Fixing the underlying cause put giant machines on my radar, and getting rid of obmalloc's pool size limit was the next obvious thing that would help them (although not in the same universe as cutting quadratic time to linear).
instead of staring at micro-benchmark numbers on an idle system.
My only interest in those is that they're not slowing down, because that's important too. The aim here is much more to make life better for programs slinging millions - even billions - of objects. obmalloc's internal overheads are frugal, but not free. For example, it has to allocate at least 56 bytes of separate bookkeeping info for each arena.

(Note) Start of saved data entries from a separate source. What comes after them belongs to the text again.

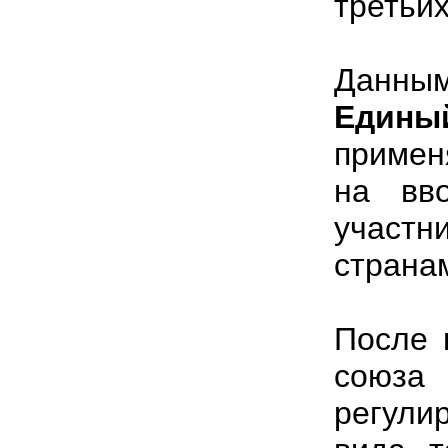
третьих
Данны
Едины
примен
на вв
участ
страна
После 
союза
регули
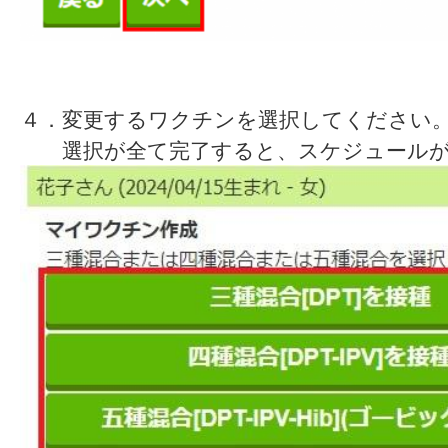
４．変更するワクチンを選択してください
選択が全て完了すると、スケジュールが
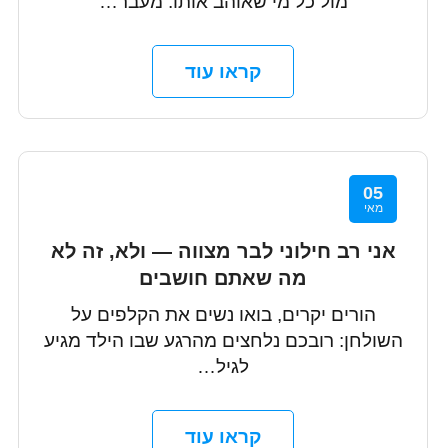
מול כל מי שאוהב אותו. מעבר…
קראו עוד
05
מאי
אני רב חילוני לבר מצווה — ולא, זה לא
מה שאתם חושבים
הורים יקרים, בואו נשים את הקלפים על
השולחן: רובכם נלחצים מהרגע שבו הילד מגיע
לגיל…
קראו עוד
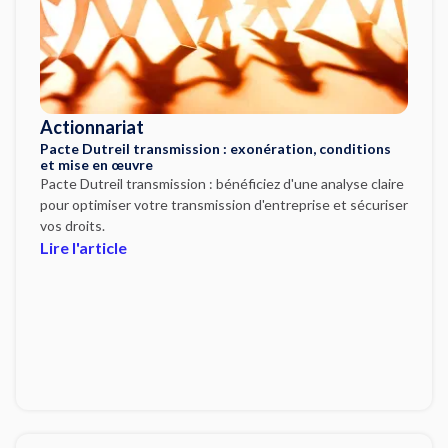
Actionnariat
Pacte Dutreil transmission : exonération, conditions
et mise en œuvre
Pacte Dutreil transmission : bénéficiez d'une analyse claire
pour optimiser votre transmission d'entreprise et sécuriser
vos droits.
Lire l'article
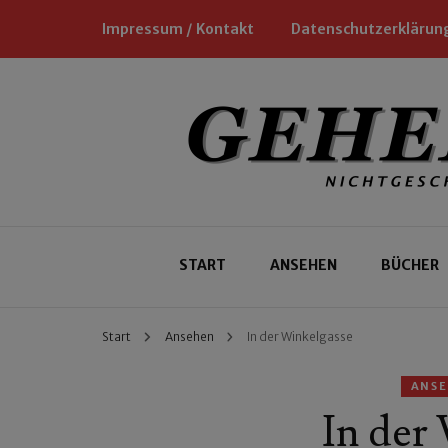
Impressum / Kontakt
Datenschutzerklärun
Nichtgeschäftliche Empfehlungen für
Geheimtipp
START
ANSEHEN
BÜCHER
Start
Ansehen
In der Winkelgasse
ANS
In der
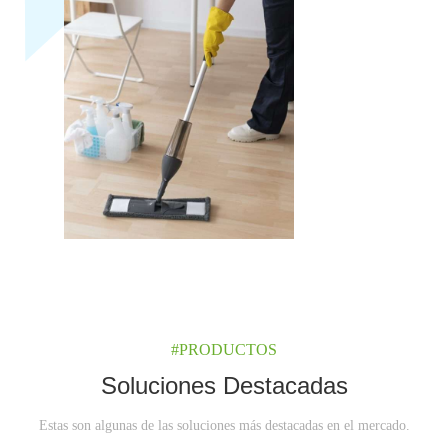
#PRODUCTOS
Soluciones Destacadas
Estas son algunas de las soluciones más destacadas en el mercado.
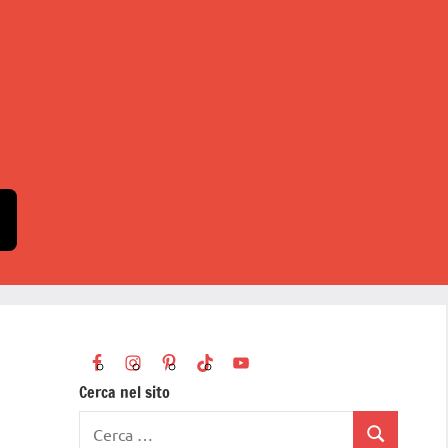
Cerca nel sito
Ricerca
Cerca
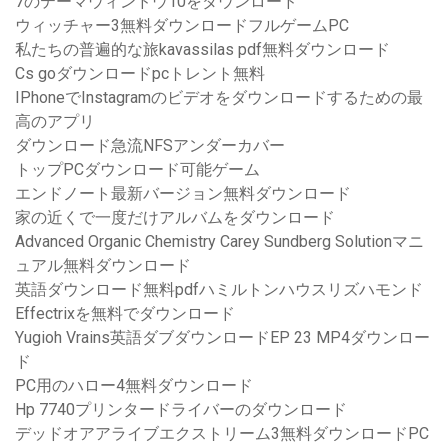
7のテーマウィンドウ10をダウンロード
ウィッチャー3無料ダウンロードフルゲームPC
私たちの普遍的な旅kavassilas pdf無料ダウンロード
Cs goダウンロードpcトレント無料
IPhoneでInstagramのビデオをダウンロードするための最
高のアプリ
ダウンロード急流NFSアンダーカバー
トップPCダウンロード可能ゲーム
エンドノート最新バージョン無料ダウンロード
家の近くで一度だけアルバムをダウンロード
Advanced Organic Chemistry Carey Sundberg Solutionマニ
ュアル無料ダウンロード
英語ダウンロード無料pdfハミルトンハウスリズハモンド
Effectrixを無料でダウンロード
Yugioh Vrains英語ダブダウンロードEP 23 MP4ダウンロー
ド
PC用のハロー4無料ダウンロード
Hp 7740プリンタードライバーのダウンロード
デッドオアアライブエクストリーム3無料ダウンロードPC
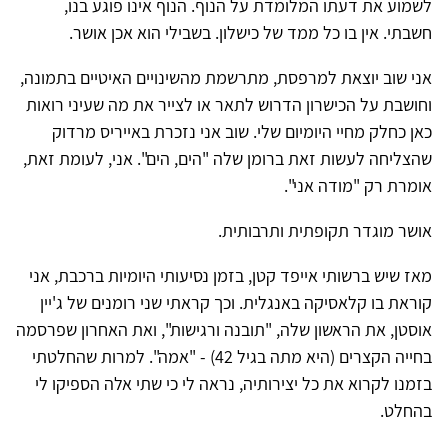
לשמוע את דעתו המלומדת על הנוף. הנוף אינו פוגע בנו,
חשבתי. אין בו כל ממד של כישלון. בשבילי הוא אכן אושר.
אני שוב יוצאת למרפסת, מתרשמת מהשינויים האיטיים בתמונה,
וחושבת על הכישרון הדרוש לתאר או לצייר את מה שעיני רואות
כאן כחלק מחיי היומיום שלי. שוב אני נזכרת באייריס מרדוק
שהצליחה לעשות זאת ברומן שלה "הים, הים". אני, לעומת זאת,
אומרת רק "מודה אני".
אושר מוגדר תקופתית ותרבותית.
מאז שיש ברשותי אייפד קטן, בזמן נסיעותי היומיות ברכבת, אני
קוראת בו קלאסיקה באנגלית. וכך קראתי שני רומנים של ג'יין
אוסטן, את הראשון שלה, "תובנה ורגישות", ואת האחרון שפרסמה
בחייה הקצרים (היא מתה בגיל 42) - "אמה". למרות שהחלטתי
בזמנו לקרוא את כל יצירותיה, נראה לי כי שתי אלה הספיקו לי
בהחלט.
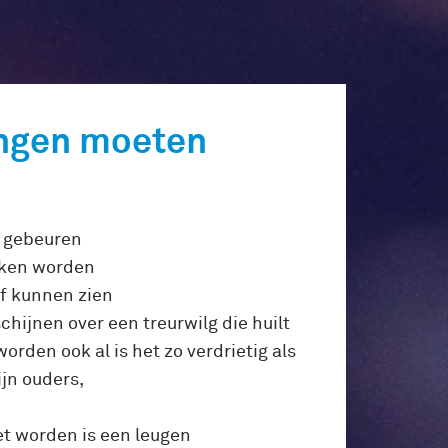
ngen moeten
 gebeuren
eken worden
lf kunnen zien
ijnen over een treurwilg die huilt
rden ook al is het zo verdrietig als
ijn ouders,
et worden is een leugen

Nobody cares when they have 100 arenas, but when there are a million arenas (which I've seen), that adds up.
Micro-benchmarks don't tell you what happens on a loaded system with many processes, lots of I/O happening.
While running a loaded system with many processes and lots of I/O doesn't tell you what happens in micro-benchmarks ;-) A difference is that performance of micro-benchmarks can be more-than-less reliably measured, while nobody can do better than guess about how changes affect a loaded system. Changing address space reservations from less than trivial to still less than trivial just isn't a _plausible_ source of disaster, at least not to my eyes.
If the problem is the cost of mmap() and munmap() calls, then the solution more or less exists at the system level: jemalloc and other allocators use madvise() with MADV_FREE (see here: https://lwn.net/Articles/593564/).
A possible design is a free list of arenas on which you use MADV_FREE to let the system know the memory *can* be reclaimed. When the free list overflows, call munmap() on extraneous arenas.
People can certainly pursue that if they like. I'm not interested in adding more complication that helps only one of obmalloc's slowest paths on only one platform. Increasing pool and arena sizes targets all the slower paths on all platforms.
The dead obvious, dead simple, way to reduce mmap() expense is to call it less often, which just requires changing a compile-time constant - which will also call VirtualAlloc() equally less often on Windows.
The "real" problem you seem to care about is returning arenas to the system. I think more work should be done on that, but it's not the goal of _this_ PR. I'm not ignoring it, but so far I've seen no reason to be worried (not in my PR - but how the much larger arenas Neil generally uses fare in this respect is unknown to me).